▶ _ACTIVITY_
Each line of the listing below must be retyped exactly, with images left out.

▶ _THE RECORDS_
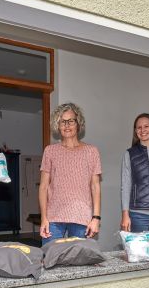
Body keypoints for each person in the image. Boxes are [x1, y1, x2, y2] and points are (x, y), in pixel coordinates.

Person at [38, 103, 102, 245]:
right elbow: (43, 187)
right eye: (62, 121)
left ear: (78, 123)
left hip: (81, 217)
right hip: (53, 218)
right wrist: (43, 218)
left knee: (78, 264)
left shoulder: (92, 151)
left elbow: (95, 186)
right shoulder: (50, 151)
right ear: (58, 125)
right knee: (50, 260)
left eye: (71, 121)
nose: (67, 125)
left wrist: (96, 218)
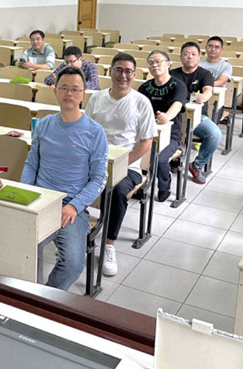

▶ _SOLUTION FOR THIS EXERCISE_
Body keypoints for each person in the image. Boxes are [x1, y1, x2, y2] and points are (x, y), in pixel coordinates.

Person at [38, 103, 102, 245]:
right elbow: (43, 187)
right eye: (62, 121)
left ear: (78, 123)
left hip: (81, 217)
right hip: (53, 218)
right wrist: (43, 218)
left knee: (78, 264)
left shoulder: (92, 151)
left elbow: (95, 186)
right shoulder: (50, 151)
right ear: (58, 125)
right knee: (50, 260)
left eye: (71, 121)
nose: (67, 125)
left wrist: (96, 218)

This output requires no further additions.